Since my husband and I started our relationship on September 23, 1998 until the day he died, November 20, 2008 he wrote and gave me a letter everyday. All of them handwritten, and all of them different, unique and special. Some include stories that, if appropriate (haha), we would share with our children for bedtime: tales about space travelling, or getting lost in the woods, stories about talking animals... Others are erotic and sensual, and they excite every inch of my body :-)

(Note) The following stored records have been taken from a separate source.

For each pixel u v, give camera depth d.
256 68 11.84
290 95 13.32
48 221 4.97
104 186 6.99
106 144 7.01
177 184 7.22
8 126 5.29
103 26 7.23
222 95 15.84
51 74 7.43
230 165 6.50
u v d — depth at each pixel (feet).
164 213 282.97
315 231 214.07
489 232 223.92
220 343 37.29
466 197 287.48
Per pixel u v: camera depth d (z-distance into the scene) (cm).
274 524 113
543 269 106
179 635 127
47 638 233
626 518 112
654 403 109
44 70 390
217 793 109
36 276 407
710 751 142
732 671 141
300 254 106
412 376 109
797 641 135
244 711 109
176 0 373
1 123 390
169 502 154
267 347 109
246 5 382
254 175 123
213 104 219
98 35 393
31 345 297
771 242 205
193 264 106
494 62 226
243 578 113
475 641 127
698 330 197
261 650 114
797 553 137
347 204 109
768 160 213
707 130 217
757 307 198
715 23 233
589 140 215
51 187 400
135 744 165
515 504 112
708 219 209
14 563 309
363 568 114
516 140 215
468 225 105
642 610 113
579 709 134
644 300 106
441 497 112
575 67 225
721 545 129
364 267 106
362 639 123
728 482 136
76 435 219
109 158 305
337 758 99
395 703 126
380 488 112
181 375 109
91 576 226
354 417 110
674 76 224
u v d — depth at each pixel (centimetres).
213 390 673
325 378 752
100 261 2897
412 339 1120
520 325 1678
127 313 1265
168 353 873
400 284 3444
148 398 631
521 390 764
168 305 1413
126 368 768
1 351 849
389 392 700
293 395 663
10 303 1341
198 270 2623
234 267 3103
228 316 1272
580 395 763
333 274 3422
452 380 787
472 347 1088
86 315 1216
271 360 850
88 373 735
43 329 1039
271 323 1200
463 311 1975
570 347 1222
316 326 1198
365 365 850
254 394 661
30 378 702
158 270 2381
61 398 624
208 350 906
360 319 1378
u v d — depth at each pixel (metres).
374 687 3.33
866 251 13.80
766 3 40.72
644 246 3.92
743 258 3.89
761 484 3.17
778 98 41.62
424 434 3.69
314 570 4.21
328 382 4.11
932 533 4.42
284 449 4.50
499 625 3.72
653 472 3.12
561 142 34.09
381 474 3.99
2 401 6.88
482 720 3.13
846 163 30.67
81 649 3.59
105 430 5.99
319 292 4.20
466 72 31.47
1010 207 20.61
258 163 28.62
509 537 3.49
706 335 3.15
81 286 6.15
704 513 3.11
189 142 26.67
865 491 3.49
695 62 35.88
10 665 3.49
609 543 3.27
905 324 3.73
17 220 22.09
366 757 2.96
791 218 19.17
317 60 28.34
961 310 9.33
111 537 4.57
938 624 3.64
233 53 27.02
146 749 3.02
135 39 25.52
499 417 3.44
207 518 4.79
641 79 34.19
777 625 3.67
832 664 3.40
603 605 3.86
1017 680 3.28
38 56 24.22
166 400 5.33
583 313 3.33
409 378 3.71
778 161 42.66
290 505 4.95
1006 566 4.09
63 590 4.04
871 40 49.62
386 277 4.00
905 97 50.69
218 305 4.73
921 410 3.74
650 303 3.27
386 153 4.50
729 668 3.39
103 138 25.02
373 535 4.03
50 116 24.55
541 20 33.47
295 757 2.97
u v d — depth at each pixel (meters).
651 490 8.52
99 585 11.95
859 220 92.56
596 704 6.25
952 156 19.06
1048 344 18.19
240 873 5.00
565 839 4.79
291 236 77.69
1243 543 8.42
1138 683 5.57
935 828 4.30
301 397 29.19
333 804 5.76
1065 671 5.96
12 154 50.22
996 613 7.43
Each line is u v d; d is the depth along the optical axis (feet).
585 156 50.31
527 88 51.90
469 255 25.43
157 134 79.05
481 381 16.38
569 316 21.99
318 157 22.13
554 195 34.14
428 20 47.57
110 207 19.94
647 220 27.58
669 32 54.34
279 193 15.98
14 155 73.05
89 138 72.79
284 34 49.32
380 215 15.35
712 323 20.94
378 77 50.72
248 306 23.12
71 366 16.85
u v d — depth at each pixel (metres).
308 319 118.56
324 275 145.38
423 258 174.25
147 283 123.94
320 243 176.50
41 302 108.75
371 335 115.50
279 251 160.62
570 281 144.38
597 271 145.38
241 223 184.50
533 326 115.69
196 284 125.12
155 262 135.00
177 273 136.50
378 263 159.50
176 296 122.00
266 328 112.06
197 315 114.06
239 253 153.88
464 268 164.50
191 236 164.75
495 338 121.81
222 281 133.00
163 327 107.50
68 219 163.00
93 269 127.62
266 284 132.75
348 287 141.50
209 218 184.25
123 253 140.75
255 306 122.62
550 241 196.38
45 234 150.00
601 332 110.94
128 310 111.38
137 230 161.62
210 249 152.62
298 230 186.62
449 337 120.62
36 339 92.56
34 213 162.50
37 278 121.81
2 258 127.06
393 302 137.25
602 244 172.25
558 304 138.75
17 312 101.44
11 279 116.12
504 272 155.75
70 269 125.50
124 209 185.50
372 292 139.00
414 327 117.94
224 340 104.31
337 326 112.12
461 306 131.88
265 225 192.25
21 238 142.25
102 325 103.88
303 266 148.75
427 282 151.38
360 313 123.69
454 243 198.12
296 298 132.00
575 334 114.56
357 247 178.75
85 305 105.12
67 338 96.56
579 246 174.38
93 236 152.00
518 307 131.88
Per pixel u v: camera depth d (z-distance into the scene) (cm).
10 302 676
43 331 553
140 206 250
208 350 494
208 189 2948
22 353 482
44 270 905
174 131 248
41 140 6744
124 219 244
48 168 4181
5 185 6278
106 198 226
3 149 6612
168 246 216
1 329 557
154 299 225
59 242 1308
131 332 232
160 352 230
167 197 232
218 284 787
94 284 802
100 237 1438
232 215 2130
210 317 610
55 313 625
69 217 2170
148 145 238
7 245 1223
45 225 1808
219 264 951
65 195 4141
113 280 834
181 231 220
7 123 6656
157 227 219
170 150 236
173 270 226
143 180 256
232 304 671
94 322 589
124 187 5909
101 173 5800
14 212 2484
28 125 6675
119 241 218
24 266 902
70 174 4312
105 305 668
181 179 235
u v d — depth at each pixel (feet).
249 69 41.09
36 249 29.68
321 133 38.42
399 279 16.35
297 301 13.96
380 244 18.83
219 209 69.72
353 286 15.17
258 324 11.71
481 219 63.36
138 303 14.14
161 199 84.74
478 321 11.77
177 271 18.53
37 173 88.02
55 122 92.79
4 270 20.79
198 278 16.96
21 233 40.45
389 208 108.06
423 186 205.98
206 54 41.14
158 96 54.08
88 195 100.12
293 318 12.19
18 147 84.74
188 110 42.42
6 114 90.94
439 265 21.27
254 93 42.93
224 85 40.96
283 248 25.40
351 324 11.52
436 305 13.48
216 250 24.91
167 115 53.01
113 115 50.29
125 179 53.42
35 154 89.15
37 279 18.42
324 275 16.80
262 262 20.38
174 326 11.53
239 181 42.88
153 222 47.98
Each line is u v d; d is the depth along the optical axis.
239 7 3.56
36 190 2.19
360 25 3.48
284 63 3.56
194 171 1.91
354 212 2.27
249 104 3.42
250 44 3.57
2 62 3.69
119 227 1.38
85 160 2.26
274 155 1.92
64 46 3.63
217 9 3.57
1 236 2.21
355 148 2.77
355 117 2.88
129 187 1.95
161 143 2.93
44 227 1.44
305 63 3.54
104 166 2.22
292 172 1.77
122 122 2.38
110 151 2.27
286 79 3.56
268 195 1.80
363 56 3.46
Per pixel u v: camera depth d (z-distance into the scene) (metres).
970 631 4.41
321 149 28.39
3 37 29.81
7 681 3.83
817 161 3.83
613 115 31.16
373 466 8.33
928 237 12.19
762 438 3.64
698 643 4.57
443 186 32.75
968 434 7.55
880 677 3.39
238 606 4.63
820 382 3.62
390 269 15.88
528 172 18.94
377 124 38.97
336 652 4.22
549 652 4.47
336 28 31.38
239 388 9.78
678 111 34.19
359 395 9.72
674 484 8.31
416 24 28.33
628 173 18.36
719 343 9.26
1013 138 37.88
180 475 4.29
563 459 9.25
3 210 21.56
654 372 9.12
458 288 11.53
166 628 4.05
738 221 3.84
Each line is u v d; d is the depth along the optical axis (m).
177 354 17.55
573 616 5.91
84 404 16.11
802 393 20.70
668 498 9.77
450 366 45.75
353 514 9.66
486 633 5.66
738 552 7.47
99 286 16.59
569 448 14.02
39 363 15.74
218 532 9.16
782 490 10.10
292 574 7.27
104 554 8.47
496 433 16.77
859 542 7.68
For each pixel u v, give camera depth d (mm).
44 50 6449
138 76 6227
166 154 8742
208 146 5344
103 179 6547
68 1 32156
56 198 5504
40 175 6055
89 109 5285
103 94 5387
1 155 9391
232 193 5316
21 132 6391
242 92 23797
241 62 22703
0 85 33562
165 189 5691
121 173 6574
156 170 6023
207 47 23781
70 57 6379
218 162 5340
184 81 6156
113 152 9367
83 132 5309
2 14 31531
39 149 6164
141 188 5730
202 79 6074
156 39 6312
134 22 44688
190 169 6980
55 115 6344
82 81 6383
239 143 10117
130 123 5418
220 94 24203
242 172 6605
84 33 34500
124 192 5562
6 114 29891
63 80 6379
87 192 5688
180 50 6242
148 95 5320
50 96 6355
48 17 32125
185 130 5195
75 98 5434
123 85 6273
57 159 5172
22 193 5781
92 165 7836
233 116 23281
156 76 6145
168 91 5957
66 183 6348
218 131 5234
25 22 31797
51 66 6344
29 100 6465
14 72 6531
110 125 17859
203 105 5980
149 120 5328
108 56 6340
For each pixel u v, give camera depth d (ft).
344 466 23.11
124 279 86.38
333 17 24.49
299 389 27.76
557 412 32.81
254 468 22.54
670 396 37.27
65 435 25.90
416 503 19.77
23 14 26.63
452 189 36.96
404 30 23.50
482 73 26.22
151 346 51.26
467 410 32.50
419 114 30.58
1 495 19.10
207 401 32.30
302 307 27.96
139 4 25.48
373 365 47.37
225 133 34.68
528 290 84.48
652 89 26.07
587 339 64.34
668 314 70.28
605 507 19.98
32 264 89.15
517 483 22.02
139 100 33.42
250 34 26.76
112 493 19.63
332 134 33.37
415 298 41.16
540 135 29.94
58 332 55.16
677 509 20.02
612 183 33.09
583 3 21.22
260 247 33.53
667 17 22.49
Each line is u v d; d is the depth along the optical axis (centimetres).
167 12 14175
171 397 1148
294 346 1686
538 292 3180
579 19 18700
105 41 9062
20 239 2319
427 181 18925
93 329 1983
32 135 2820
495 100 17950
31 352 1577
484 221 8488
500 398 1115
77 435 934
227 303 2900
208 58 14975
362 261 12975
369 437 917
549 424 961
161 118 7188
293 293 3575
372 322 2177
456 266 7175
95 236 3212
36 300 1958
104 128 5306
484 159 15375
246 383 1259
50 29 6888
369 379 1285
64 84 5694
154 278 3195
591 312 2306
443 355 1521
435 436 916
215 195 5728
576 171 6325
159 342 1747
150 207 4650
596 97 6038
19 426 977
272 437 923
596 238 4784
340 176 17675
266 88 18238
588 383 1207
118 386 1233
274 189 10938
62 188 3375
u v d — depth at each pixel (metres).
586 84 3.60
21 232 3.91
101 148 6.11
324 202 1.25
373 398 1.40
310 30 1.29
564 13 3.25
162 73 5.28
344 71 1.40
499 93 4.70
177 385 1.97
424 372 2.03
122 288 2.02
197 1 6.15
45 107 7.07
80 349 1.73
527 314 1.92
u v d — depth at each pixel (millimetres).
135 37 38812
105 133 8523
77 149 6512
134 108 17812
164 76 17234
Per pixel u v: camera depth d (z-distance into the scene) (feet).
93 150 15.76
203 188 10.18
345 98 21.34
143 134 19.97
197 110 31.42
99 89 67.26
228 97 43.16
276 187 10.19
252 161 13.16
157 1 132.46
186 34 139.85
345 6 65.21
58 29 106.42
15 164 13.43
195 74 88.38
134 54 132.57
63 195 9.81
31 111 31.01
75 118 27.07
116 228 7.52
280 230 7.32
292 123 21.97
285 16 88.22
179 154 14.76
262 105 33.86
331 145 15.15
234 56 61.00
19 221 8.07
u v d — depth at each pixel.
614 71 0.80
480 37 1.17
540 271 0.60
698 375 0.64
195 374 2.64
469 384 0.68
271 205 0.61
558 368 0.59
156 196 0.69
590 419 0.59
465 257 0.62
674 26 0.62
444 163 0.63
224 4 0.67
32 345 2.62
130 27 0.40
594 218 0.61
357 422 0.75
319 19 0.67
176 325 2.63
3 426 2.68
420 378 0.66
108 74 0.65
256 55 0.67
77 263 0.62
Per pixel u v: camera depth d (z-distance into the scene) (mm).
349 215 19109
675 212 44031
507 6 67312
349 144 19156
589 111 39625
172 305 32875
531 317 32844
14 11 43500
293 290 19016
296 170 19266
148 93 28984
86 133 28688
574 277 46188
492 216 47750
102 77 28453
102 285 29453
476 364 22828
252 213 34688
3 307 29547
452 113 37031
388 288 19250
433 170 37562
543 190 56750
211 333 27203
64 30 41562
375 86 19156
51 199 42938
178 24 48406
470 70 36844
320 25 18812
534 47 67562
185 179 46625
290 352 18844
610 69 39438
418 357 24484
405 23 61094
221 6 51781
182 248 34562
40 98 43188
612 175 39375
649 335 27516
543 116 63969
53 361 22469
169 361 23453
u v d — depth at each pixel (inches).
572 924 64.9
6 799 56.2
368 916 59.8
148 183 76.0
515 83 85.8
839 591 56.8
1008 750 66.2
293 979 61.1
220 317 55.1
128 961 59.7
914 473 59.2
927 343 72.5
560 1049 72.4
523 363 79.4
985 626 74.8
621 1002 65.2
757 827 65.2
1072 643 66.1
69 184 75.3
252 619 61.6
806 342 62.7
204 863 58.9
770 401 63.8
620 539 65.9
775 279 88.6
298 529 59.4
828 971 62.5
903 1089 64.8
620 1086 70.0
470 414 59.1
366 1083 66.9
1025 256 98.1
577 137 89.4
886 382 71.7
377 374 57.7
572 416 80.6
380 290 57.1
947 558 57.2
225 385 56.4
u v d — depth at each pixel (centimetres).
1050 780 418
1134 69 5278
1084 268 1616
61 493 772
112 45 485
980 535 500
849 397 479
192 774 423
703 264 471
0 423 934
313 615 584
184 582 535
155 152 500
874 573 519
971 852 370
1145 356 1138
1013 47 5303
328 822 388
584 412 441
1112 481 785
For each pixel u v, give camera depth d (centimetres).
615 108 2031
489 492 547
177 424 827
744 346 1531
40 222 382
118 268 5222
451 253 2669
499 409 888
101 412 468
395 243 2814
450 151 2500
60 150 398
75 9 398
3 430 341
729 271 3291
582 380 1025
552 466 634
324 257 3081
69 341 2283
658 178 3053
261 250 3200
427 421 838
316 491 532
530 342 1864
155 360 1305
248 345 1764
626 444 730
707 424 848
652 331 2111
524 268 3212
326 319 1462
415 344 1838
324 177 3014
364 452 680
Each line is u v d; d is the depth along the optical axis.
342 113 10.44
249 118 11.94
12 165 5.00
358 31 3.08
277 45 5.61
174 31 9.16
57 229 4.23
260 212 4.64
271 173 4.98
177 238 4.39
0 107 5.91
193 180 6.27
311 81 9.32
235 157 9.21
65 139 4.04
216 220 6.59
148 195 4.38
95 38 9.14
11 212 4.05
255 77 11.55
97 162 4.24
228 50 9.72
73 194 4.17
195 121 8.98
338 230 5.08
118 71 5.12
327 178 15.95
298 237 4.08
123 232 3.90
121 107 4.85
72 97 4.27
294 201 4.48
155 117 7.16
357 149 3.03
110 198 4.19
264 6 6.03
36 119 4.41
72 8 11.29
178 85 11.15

I have kept, and intend to always do, each of his letters, and poems. They are the biggest physical treasure I have, and remind me of his endless love and dedication to our relationship. I hope he can fogive me now, but I will share some select paragraphs of the first that I see in the bunch. Although all of them have dates and could be ordered chronologically, having them in this cute messy state allows me to be surprised every time I read them. Will it be one of ten years ago?
The best possible translation, even with my poor abilities for it:
June 11, 2001:
--You have taken me to the most amazing places; dream lands that I never imagined existed; you have given me wings, and offer me the freedom I need; you give me pleasure, and make me dream, you give me life, love, warmth, everything and without asking anything in return,...--
April 11, 2008 (while I was on a business trip):
--What are you doing today? Where will you be tomorrow? Do you know that I miss you? Do you have a clue without you I am not really alive?... What will you eat? At what time will you go to sleep? Do you ever think of me?... and meanwhile... What will I do? Where will I go? Will I be able to sleep without you all these days? As always, I want to ask you to take care of yourself. It would tear me apart if anything happened to you, please, do it for me, for our love. Try to text me now and then when you have time. For me, you should not worry, I will take care of myself and behave, will take care of the kids and keep the house clean. I promise I won't eat fries!! I will wait for you as always, with all my love.
Ok, already after opening these two from the bunch... I will have to stop for tonight. It feels so overwhelming, but beautiful.